I’ve been in webdesign for either nine years, or twelve, depending on if you generously count the crimes against the web I once created on Geocities.
In all that time, I’ve never had a blog. For most of those nine years, I didn’t think I knew enough to begin contributing meaningfully. Then I wasn’t sure what I would blog about. I didn’t want to just add to the noise.
I’ve learned a lot over the past few years, and now have the desire to be an active participant in the web community—not just a consumer. I have been too inactive. Somewhere along the line, I quit making Photoshop graphics just for fun. I quit experimenting with new CSS because I didn’t “have a reason.” I let my domain name expire—on accident (I promise!). I lost the joy, and I want it back.
At the post-AEA party, I spent some time chatting with Jason Santa Maria. I told him that I wanted to contribute, but where to begin? Who wants to listen to insignificant little me? And he shrugged, as if this was not even something to consider, and said “Just start. Write about things you care about. You’ll find people who care about those things, too.”
I realized two things have stopped me: the feeling of inadequacy that leads to the fear of not starting, and the need to get it perfect first.
I look at the designers I admire and wonder how they do it all. I examine their meticulously crafted sites, their side projects that are more impressive in scope than my day job, and their expertly delivered conference speeches, and am simultaneously impressed and depressed. I get inspired, and then overwhelmed by all the details. Where to begin?
I am forever formulating a complex idea, a new site or blog, with ten different sections. I dream of all the myriad types of content I’ll provide, and how I’ll get to use all the neat little tricks I have yet to play with.
I work for three weeks only to realize I’m nitpicking myself to death and I’ve barely cobbled together a blog, and then I realize that I have to actually write things? I scribble some notes, but writing’s hard work, too. Then comes the doubt: This has all been said before! This code technique has been blogged fifty times. Someone else better than me has already done this. Why bother?
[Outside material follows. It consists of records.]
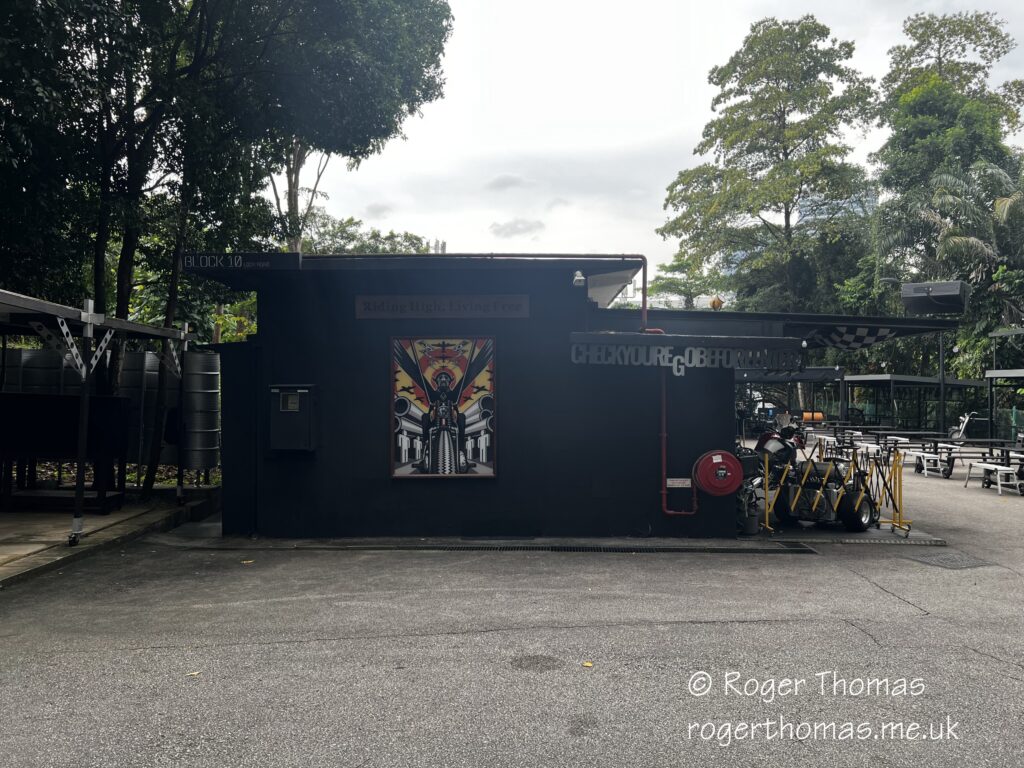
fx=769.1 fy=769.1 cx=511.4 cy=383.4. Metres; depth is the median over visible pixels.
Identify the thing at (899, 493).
yellow barrier
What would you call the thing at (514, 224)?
cloud
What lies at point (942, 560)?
manhole cover
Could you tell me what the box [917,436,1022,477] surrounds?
picnic table
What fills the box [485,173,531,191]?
cloud
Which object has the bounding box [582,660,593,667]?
leaf
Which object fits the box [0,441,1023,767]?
asphalt pavement
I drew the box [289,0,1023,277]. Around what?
sky
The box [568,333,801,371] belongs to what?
sign
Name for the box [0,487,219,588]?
concrete walkway
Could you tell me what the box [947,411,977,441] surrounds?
motorcycle
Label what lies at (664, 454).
red pipe
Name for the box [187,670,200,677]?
leaf
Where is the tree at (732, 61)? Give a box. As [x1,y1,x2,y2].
[660,15,879,314]
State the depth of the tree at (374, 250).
35.14 m
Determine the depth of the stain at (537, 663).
4.88 m
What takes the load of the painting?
attached to the building at (700, 437)
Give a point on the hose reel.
(728, 489)
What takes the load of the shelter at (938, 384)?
on the ground
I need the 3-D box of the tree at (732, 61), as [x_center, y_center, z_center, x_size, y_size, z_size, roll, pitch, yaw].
[13.244,-7.313,38.580,10.773,20.576,10.267,0,-1,43]
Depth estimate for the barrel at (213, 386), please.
12.02 m
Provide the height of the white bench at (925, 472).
0.500 m
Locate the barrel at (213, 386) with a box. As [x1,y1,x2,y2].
[181,347,220,473]
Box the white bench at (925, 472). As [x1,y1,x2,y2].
[912,450,947,477]
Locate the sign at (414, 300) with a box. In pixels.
[356,295,529,318]
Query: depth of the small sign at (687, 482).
8.74 m
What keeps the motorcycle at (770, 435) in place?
on the asphalt pavement
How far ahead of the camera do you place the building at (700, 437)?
9.38 m
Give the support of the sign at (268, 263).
attached to the building at (700, 437)
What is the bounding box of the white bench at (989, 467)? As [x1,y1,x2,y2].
[964,461,1023,495]
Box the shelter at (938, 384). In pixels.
[841,374,986,436]
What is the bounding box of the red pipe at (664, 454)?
[644,254,696,514]
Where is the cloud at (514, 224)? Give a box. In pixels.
[488,218,545,238]
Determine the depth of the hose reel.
8.61 m
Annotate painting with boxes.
[389,335,496,478]
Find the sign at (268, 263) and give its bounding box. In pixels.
[180,252,299,273]
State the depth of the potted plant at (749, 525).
9.50 m
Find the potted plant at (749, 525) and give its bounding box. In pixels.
[735,481,760,535]
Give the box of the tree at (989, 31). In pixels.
[871,9,1023,318]
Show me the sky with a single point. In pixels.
(685, 138)
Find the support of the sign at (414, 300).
attached to the building at (700, 437)
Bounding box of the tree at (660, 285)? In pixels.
[646,252,730,309]
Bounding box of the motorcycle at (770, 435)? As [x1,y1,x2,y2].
[753,417,806,478]
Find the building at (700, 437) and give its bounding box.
[184,252,943,539]
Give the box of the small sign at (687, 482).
[666,477,691,487]
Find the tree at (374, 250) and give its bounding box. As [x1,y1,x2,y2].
[298,214,435,255]
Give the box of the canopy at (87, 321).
[0,286,196,543]
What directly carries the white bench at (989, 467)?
on the asphalt pavement
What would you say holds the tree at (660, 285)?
on the ground
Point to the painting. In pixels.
(410, 454)
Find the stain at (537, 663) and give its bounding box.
[508,655,564,671]
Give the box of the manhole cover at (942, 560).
[904,550,992,569]
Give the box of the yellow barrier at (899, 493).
[876,447,911,533]
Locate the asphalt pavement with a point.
(863, 640)
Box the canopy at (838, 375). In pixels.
[736,367,847,425]
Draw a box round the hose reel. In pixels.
[692,449,743,496]
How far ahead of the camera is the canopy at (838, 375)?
25.49 m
I get overwhelmed by the vision, and it distracts me from the doing. Doing is difficult. There’s a reason we say that real developers ship.
Five years ago, some of our favorite conference speakers weren’t even blogging. Every time I meet one of these people, their reaction is always, “I just talk about stuff I care about, and I build things I care about. I’m so humbled that other people like it.” They didn’t go from their first design job to keynoting conferences via magic. Obviously, they are muggles.
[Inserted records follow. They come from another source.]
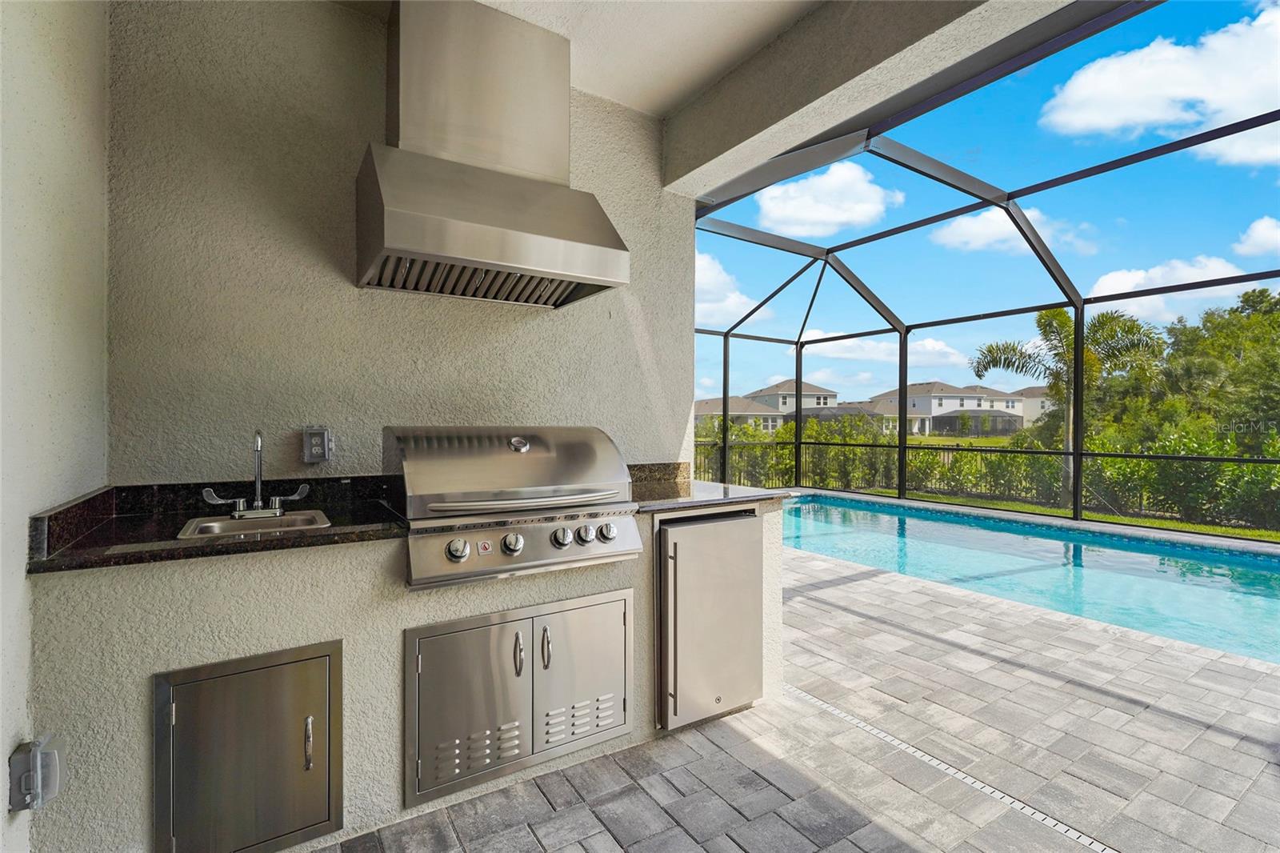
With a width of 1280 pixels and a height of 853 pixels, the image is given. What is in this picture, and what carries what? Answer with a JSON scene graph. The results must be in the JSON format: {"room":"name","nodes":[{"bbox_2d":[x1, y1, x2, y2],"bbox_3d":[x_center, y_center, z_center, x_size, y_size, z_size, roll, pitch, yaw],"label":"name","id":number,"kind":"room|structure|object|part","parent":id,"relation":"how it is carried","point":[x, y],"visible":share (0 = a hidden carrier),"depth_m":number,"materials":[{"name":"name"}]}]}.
{"room":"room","nodes":[
{"label":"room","id":0,"kind":"room"},
{"bbox_2d":[0,0,110,852],"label":"left wall","id":1,"kind":"structure","parent":0,"point":[21,535],"depth_m":1.34,"materials":[{"name":"paint"}]},
{"bbox_2d":[6,733,62,812],"bbox_3d":[-1.366,0.786,1.211,0.067,0.142,0.086,0,0,-32],"label":"outlet box","id":2,"kind":"object","parent":1,"relation":"attached to","point":[38,762],"visible":0.99,"depth_m":1.19,"materials":[{"name":"plastic"}]},
{"bbox_2d":[105,0,700,480],"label":"back wall","id":3,"kind":"structure","parent":0,"point":[632,344],"depth_m":2.06,"materials":[{"name":"paint"}]},
{"bbox_2d":[302,425,334,462],"bbox_3d":[-1.235,0.073,2.052,0.097,0.142,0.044,0,0,-32],"label":"electrical outlet","id":4,"kind":"object","parent":3,"relation":"attached to","point":[317,448],"visible":0.99,"depth_m":2.04,"materials":[{"name":"metal"}]},
{"bbox_2d":[356,0,627,306],"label":"range hood","id":5,"kind":"object","parent":3,"relation":"attached to","point":[547,239],"visible":0.99,"depth_m":2.09,"materials":[{"name":"silver metal"}]},
{"bbox_2d":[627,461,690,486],"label":"backsplash","id":6,"kind":"structure","parent":3,"relation":"attached to","point":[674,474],"depth_m":2.93,"materials":[{"name":"stone"}]},
{"bbox_2d":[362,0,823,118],"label":"ceiling","id":7,"kind":"structure","parent":0,"point":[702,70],"depth_m":2.30,"materials":[{"name":"white paint"}]},
{"bbox_2d":[695,248,764,324],"label":"cloud","id":8,"kind":"structure","parent":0,"point":[712,277],"materials":[{"name":"white"}]},
{"bbox_2d":[327,537,1278,852],"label":"paver floor","id":9,"kind":"structure","parent":0,"point":[840,590],"depth_m":2.06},
{"bbox_2d":[14,484,798,850],"bbox_3d":[-0.543,0.800,2.226,2.639,0.950,0.673,0,0,-32],"label":"counter base","id":10,"kind":"object","parent":9,"relation":"on","point":[218,645],"visible":0.47,"depth_m":1.56,"materials":[{"name":"beige paint"}]},
{"bbox_2d":[24,476,408,575],"bbox_3d":[-1.233,0.291,1.736,0.918,0.126,0.753,0,0,-32],"label":"countertop","id":11,"kind":"structure","parent":10,"relation":"on","point":[329,535],"depth_m":1.61,"materials":[{"name":"black stone"}]},
{"bbox_2d":[174,508,333,540],"bbox_3d":[-1.213,0.382,1.695,0.397,0.151,0.351,0,0,-32],"label":"sink","id":12,"kind":"object","parent":11,"relation":"in","point":[291,518],"visible":0.43,"depth_m":1.75,"materials":[{"name":"silver metal"}]},
{"bbox_2d":[203,428,316,519],"bbox_3d":[-1.286,0.159,1.809,0.302,0.310,0.158,0,0,-32],"label":"faucet","id":13,"kind":"object","parent":11,"relation":"on","point":[259,443],"visible":1,"depth_m":1.81,"materials":[{"name":"silver metal"}]},
{"bbox_2d":[152,637,344,852],"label":"access door","id":14,"kind":"structure","parent":10,"relation":"in","point":[174,712],"depth_m":1.47,"materials":[{"name":"metal"}]},
{"bbox_3d":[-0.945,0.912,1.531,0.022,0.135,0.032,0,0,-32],"label":"door handle","id":15,"kind":"part","parent":14,"relation":"part of","materials":[{"name":"silver metal"}]},
{"bbox_2d":[384,426,640,590],"bbox_3d":[-0.496,0.259,2.067,0.842,0.495,0.689,0,0,-32],"label":"gas grill","id":16,"kind":"object","parent":10,"relation":"in","point":[522,458],"visible":0.98,"depth_m":1.86,"materials":[{"name":"silver metal"}]},
{"bbox_3d":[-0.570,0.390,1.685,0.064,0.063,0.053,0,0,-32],"label":"knob","id":17,"kind":"part","parent":16,"relation":"part of","materials":[{"name":"metal"}]},
{"bbox_3d":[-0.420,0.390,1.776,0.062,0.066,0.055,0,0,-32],"label":"knob","id":18,"kind":"part","parent":16,"relation":"part of","materials":[{"name":"silver metal"}]},
{"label":"control panel","id":19,"kind":"part","parent":16,"relation":"part of","materials":[{"name":"silver metal"}]},
{"bbox_3d":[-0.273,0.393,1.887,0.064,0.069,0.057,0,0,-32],"label":"knob","id":20,"kind":"part","parent":16,"relation":"part of","materials":[{"name":"silver metal"}]},
{"bbox_3d":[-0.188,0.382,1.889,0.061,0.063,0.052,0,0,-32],"label":"knob","id":21,"kind":"part","parent":16,"relation":"part of","materials":[{"name":"silver metal"}]},
{"bbox_3d":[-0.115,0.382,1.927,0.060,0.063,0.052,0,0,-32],"label":"knob","id":22,"kind":"part","parent":16,"relation":"part of","materials":[{"name":"silver metal"}]},
{"bbox_2d":[404,588,632,807],"bbox_3d":[-0.376,0.961,1.965,0.958,0.574,0.163,0,0,-32],"label":"access door","id":23,"kind":"structure","parent":10,"relation":"in","point":[519,638],"depth_m":1.90,"materials":[{"name":"silver metal"}]},
{"bbox_3d":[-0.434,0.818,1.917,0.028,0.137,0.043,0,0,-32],"label":"handle","id":24,"kind":"part","parent":23,"relation":"part of","materials":[{"name":"silver metal"}]},
{"bbox_3d":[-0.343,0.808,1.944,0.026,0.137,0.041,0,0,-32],"label":"handle","id":25,"kind":"part","parent":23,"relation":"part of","materials":[{"name":"silver metal"}]},
{"bbox_2d":[654,508,761,730],"bbox_3d":[0.256,0.811,2.402,0.607,0.889,0.443,0,0,-32],"label":"mini fridge","id":26,"kind":"object","parent":10,"relation":"in","point":[740,526],"visible":0.96,"depth_m":2.24,"materials":[{"name":"silver metal"}]},
{"bbox_2d":[629,477,788,513],"bbox_3d":[0.204,0.332,2.581,0.791,0.038,0.725,0,0,-32],"label":"countertop","id":27,"kind":"structure","parent":10,"relation":"on","point":[702,486],"depth_m":2.41,"materials":[{"name":"stone"}]},
{"bbox_2d":[782,680,1114,852],"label":"drain grate","id":28,"kind":"object","parent":9,"relation":"in","point":[882,734],"visible":0.78,"depth_m":2.00,"materials":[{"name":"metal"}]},
{"bbox_2d":[693,1,1279,542],"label":"screen enclosure","id":29,"kind":"object","parent":9,"relation":"on","point":[1078,454],"visible":0.77,"depth_m":5.84,"materials":[{"name":"metal"}]},
{"bbox_2d":[780,492,1279,667],"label":"swimming pool","id":30,"kind":"structure","parent":9,"relation":"in","point":[802,508],"depth_m":4.91,"materials":[{"name":"teal liquid"}]},
{"bbox_2d":[753,160,904,236],"label":"cloud","id":31,"kind":"structure","parent":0,"point":[830,217],"materials":[{"name":"white"}]},
{"bbox_2d":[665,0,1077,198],"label":"ceiling beam","id":32,"kind":"structure","parent":0,"point":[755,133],"depth_m":2.23,"materials":[{"name":"paint"}]},
{"bbox_2d":[796,329,971,370],"label":"cloud","id":33,"kind":"structure","parent":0,"point":[827,351],"materials":[{"name":"white"}]},
{"bbox_2d":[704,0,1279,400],"label":"sky","id":34,"kind":"structure","parent":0,"point":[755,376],"materials":[{"name":"blue"}]},
{"bbox_2d":[927,204,1098,256],"label":"cloud","id":35,"kind":"structure","parent":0,"point":[980,230],"materials":[{"name":"white"}]},
{"bbox_2d":[1040,4,1279,164],"label":"cloud","id":36,"kind":"structure","parent":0,"point":[1083,125],"materials":[{"name":"white"}]},
{"bbox_2d":[1085,253,1244,318],"label":"cloud","id":37,"kind":"structure","parent":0,"point":[1133,277],"materials":[{"name":"white"}]},
{"bbox_2d":[1232,216,1279,258],"label":"cloud","id":38,"kind":"structure","parent":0,"point":[1263,225],"materials":[{"name":"white"}]},
{"label":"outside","id":39,"kind":"structure","parent":0,"visible":0},
{"bbox_2d":[693,396,785,432],"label":"house","id":40,"kind":"structure","parent":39,"point":[714,404],"materials":[{"name":"paint"}]},
{"bbox_2d":[742,378,839,422],"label":"house","id":41,"kind":"structure","parent":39,"point":[770,401],"materials":[{"name":"paint"}]},
{"bbox_2d":[868,380,1023,435],"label":"house","id":42,"kind":"structure","parent":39,"point":[955,401],"materials":[{"name":"white paint"}]},
{"bbox_2d":[1006,385,1052,426],"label":"house","id":43,"kind":"structure","parent":39,"point":[1035,401],"materials":[{"name":"paint"}]},
{"bbox_2d":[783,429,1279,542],"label":"lawn","id":44,"kind":"structure","parent":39,"point":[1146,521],"materials":[{"name":"green plant"}]},
{"bbox_2d":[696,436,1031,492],"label":"fence","id":45,"kind":"object","parent":44,"relation":"on","point":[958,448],"visible":0.33,"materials":[{"name":"metal"}]},
{"bbox_2d":[699,428,1279,526],"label":"hedge","id":46,"kind":"object","parent":44,"relation":"on","point":[990,490],"visible":0.53,"materials":[{"name":"green plant"}]},
{"bbox_2d":[975,306,1165,509],"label":"palm tree","id":47,"kind":"object","parent":44,"relation":"on","point":[1063,319],"visible":0.71,"materials":[{"name":"plant"}]},
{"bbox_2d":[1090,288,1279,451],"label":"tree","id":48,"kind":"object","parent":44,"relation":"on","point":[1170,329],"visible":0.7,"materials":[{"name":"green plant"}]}
]}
I’m done with being a perfectionist. I’m going to get started, because I’m tired of being still. This time, I’m starting small. I’m going to do the hard part—shipping it!—before I start worrying about anything else.
In the hope that my blog will be more than one post long, I’ve made a list of some things that have been on my mind:
I want to get insight into the details of development process. What is it really like to build a site, whether it’s your own blog or a full-fledged web app? What does it take to write blog posts? I learned how to code by reading the sources of other people’s websites, so I’m keeping my site and blog development public on Github. I want to make the little steps along the way as visible as the end result.
I love HTML and CSS architecture, but have issues with the way it’s taught. I TA’d for a Girl Develop It class on HTML/CSS basics, and it was all syntax-first. Most of the women grasped the syntax, but left without a concept of how to build a website. Is there a better way? How would you teach someone to build their own website in 2012?
I’m fascinated by the way designers and developers work together. My best experiences—and my most successful projects—have been working side by side with a skilled developer. This isn’t new to anyone who’s done it, yet at work we still separate our design and development teams.
Can I live comfortably in the gap between design and front-end development? What do I call myself? Where do I fit in on a traditional non-coding designer and backend developer team?
I briefly held the title of UX Designer. I think user experience is crucial, but I hate making wireframes, and I’m not the best visual designer. Technology matters to me, and I do my best “UX” work in code, figuring out how an interaction actually works.
Titles aside, I believe everyone on a team is responsible for user experience. Especially now that responsive/mobile design is critical, more responsibility for the user’s experience will land on the shoulders of people who can code. I want to help developers understand how to make the right user experience choices, and get excited about it.
You’ll probably also see lots of things I’m reading. Some of them will be design/dev related; many won’t. I recently transferred all my favorite articles to Readability and I want to share them all. I’ve got a tumblr full of inspiration that I’m going to work in, too. I want this blog to represent me—both personally and professionally. As Aarron Walter said in his excellent presentation 'The Real Me', the barrier between those has become blurred. I’m not going to hide the real life Elyse behind a professional, web-design Elyse. You’ll get both.
I don’t yet know how successful I’ll be, or how regularly I’ll post. I can only learn as I go, and I hope you’ll be right there with me.